#### [Work request]
Can you render the lines of the material as a numbered list, starting at the line containing "PhoneArena ได้เผย" and ending at the line containing "แนวคิด iPhone XI พร้อม Dark Mode ที่คาดว่า", with blank lines left out?

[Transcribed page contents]
- Opening Delimiter -

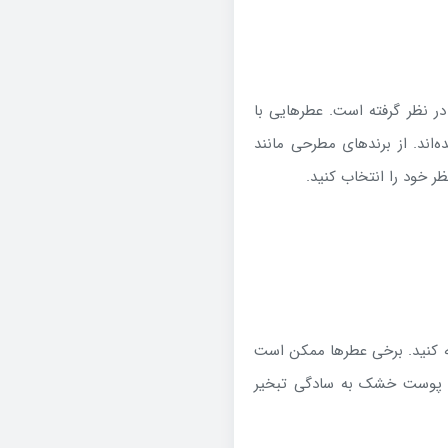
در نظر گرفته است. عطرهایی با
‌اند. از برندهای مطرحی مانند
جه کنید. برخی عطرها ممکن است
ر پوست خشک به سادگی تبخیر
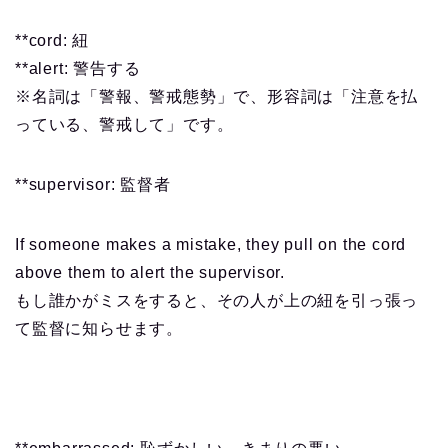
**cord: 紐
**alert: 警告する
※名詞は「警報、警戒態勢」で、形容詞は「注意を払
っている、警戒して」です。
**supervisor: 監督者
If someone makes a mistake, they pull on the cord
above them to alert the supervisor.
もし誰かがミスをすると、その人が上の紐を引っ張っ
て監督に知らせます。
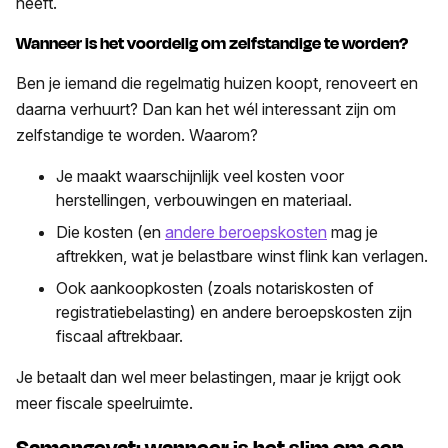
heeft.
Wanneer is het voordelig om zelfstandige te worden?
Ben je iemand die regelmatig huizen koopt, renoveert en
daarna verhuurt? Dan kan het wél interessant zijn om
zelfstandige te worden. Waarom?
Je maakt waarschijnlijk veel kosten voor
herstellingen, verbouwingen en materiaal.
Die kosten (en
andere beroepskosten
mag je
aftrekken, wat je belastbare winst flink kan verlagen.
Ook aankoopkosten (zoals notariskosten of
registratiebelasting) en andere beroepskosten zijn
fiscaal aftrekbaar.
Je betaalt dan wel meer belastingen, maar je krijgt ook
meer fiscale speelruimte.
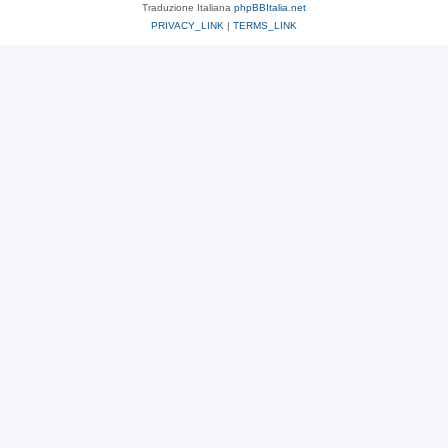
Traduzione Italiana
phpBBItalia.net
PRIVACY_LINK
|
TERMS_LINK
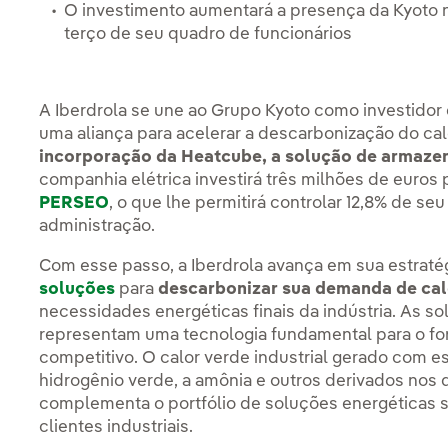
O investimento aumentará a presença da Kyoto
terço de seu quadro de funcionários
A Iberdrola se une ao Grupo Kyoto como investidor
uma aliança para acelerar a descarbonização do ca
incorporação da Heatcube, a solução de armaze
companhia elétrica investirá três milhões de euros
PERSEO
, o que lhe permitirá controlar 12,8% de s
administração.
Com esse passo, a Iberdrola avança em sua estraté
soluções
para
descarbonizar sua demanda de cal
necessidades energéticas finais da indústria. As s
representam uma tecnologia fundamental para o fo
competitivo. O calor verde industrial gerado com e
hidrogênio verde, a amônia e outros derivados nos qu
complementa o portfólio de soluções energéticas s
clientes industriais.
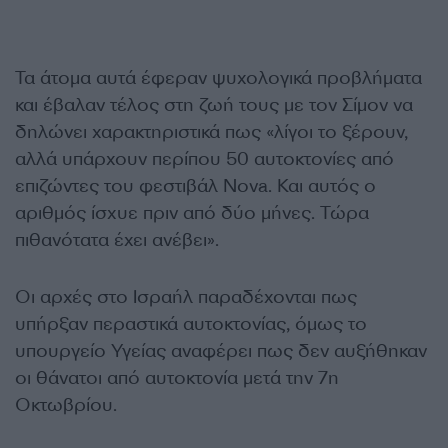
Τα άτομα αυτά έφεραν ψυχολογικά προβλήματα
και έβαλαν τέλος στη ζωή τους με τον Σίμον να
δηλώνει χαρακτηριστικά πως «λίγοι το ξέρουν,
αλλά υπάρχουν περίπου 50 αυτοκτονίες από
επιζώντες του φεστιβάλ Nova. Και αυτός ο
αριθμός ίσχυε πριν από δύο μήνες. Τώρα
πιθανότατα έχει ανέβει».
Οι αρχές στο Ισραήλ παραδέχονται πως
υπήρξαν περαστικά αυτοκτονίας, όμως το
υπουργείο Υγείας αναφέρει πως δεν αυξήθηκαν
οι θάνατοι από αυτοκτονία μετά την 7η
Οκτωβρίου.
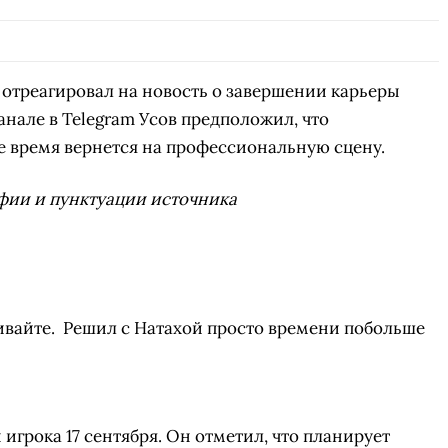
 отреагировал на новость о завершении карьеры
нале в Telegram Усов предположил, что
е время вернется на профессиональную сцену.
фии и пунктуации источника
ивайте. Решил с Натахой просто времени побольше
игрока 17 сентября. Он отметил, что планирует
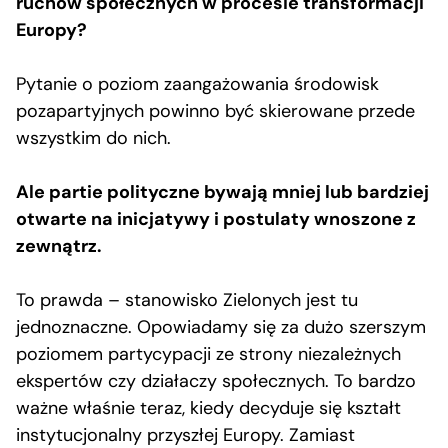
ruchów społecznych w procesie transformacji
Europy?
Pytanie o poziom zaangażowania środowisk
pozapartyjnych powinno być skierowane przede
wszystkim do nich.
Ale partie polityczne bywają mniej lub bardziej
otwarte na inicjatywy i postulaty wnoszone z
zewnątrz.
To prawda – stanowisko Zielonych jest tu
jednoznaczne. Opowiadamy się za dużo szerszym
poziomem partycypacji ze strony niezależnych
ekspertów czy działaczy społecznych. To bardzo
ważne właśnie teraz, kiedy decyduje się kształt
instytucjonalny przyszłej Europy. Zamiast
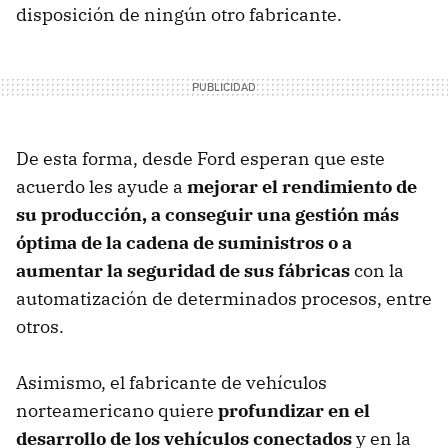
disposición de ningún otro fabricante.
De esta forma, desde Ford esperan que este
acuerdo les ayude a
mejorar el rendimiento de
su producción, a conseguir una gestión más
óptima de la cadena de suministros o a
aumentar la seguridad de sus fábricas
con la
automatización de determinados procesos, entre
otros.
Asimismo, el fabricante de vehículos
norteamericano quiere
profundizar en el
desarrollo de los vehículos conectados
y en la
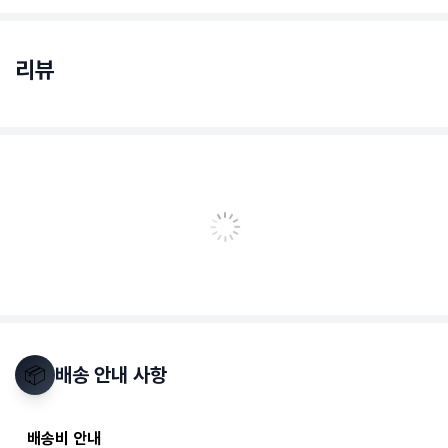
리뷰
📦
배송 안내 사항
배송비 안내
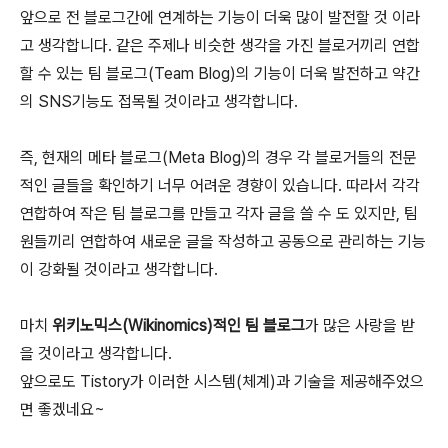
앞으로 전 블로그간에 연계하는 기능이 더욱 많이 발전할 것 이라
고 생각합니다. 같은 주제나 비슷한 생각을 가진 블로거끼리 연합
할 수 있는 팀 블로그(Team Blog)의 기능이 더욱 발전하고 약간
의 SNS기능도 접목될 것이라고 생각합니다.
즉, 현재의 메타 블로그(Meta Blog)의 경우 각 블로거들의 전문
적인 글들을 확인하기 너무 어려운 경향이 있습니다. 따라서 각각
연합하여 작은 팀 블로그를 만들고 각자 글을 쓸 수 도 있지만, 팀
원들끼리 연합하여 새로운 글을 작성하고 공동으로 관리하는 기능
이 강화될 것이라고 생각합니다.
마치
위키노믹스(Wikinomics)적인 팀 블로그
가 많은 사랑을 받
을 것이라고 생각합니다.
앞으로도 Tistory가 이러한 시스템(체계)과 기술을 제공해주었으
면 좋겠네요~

- Closing Delimiter -
- Opening Delimiter -

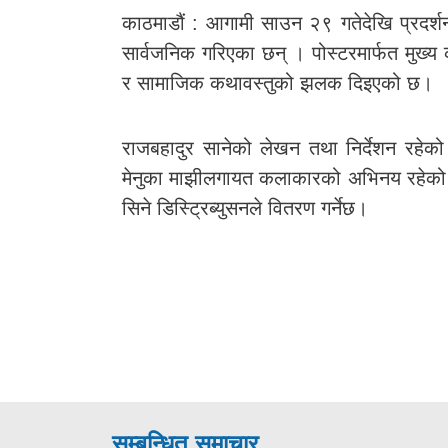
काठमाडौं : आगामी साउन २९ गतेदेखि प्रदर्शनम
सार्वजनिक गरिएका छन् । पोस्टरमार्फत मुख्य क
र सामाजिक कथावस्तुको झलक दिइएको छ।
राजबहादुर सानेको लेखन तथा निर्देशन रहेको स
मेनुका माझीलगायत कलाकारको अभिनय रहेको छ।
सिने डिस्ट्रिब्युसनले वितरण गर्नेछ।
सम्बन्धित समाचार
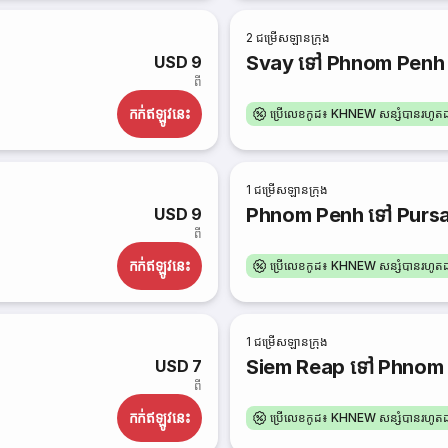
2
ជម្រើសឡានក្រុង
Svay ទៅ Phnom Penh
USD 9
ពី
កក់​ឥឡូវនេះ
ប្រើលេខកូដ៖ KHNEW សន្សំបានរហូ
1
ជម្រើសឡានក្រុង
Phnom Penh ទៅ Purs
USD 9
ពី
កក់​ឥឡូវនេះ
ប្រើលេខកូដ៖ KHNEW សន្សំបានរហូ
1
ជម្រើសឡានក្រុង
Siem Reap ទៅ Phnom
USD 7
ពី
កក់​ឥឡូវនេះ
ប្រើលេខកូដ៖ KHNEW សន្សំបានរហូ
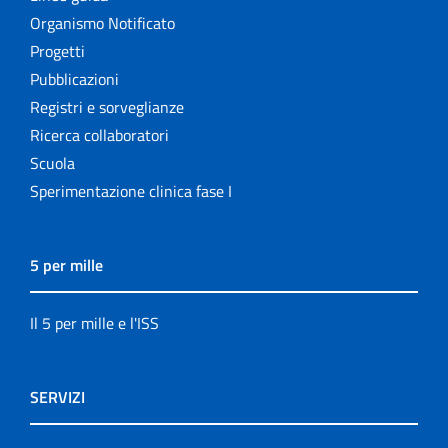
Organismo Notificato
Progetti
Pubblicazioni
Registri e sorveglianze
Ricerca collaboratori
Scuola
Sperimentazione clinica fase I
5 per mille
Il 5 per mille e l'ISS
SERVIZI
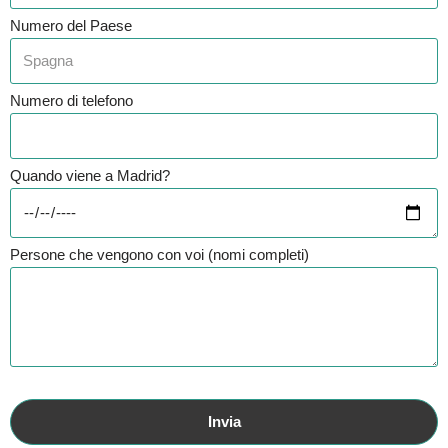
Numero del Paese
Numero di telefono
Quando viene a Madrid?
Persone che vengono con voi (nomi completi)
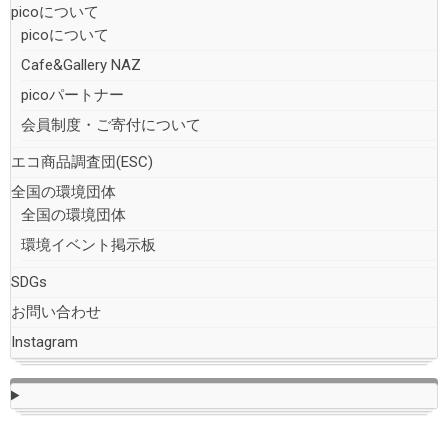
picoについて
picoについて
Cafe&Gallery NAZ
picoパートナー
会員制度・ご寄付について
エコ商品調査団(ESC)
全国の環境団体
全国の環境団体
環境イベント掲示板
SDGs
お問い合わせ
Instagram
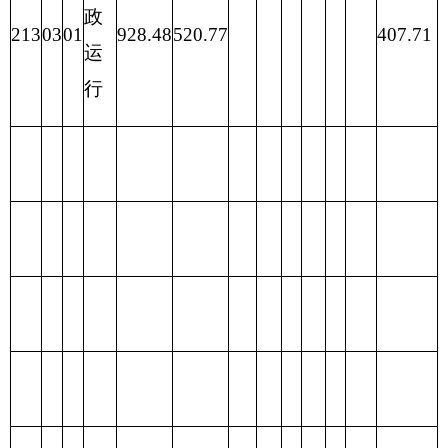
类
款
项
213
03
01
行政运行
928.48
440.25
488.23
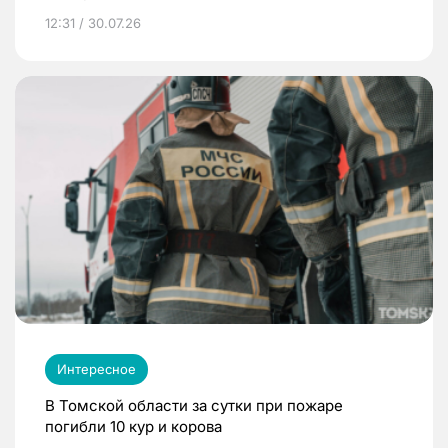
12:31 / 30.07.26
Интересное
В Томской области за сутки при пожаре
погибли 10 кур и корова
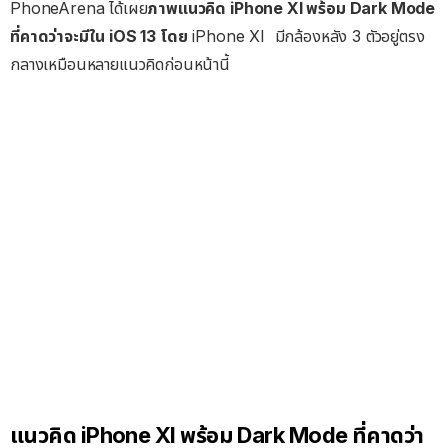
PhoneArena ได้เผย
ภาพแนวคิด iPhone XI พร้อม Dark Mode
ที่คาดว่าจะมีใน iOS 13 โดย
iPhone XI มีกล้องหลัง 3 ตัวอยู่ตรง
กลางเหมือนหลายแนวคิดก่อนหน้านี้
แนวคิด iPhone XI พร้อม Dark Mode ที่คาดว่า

- Closing Delimiter -
- Opening Delimiter -

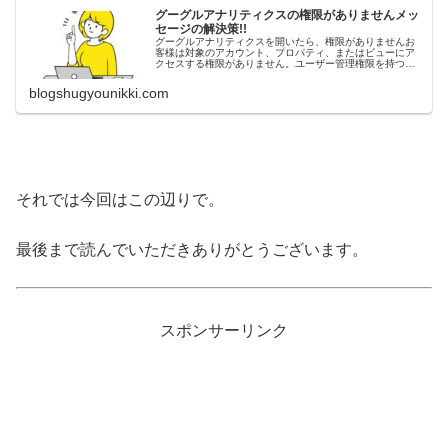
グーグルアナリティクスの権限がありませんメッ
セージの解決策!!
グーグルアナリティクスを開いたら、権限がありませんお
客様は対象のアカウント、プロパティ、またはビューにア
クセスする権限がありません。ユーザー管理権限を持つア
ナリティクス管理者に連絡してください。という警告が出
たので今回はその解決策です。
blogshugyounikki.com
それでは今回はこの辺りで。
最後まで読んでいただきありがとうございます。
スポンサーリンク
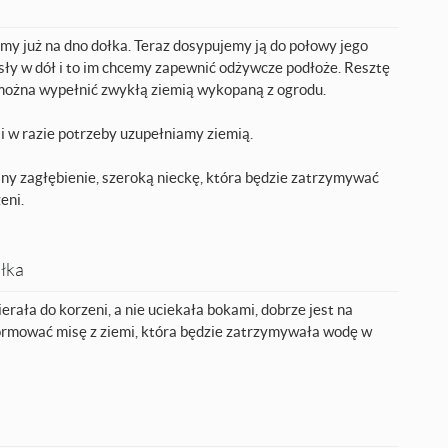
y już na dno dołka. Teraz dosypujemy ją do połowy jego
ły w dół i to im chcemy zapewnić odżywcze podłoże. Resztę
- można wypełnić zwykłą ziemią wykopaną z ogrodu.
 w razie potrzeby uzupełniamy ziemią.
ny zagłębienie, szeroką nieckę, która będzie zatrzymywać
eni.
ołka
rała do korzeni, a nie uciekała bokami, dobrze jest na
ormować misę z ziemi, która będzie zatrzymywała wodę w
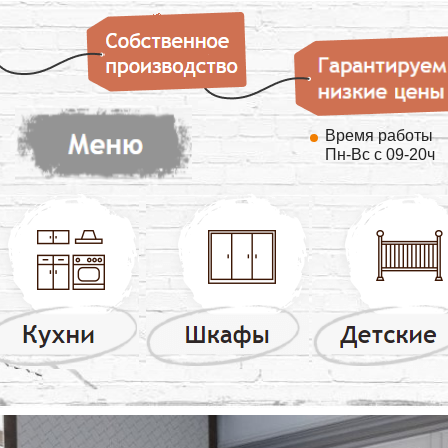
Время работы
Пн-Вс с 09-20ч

- Closing Delimiter -

#### [Solution for this problem]
1. PhoneArena ได้เผย
2. ภาพแนวคิด iPhone XI พร้อม Dark Mode
3. ที่คาดว่าจะมีใน iOS 13 โดย
4. iPhone XI มีกล้องหลัง 3 ตัวอยู่ตรง
5. กลางเหมือนหลายแนวคิดก่อนหน้านี้
6. แนวคิด iPhone XI พร้อม Dark Mode ที่คาดว่า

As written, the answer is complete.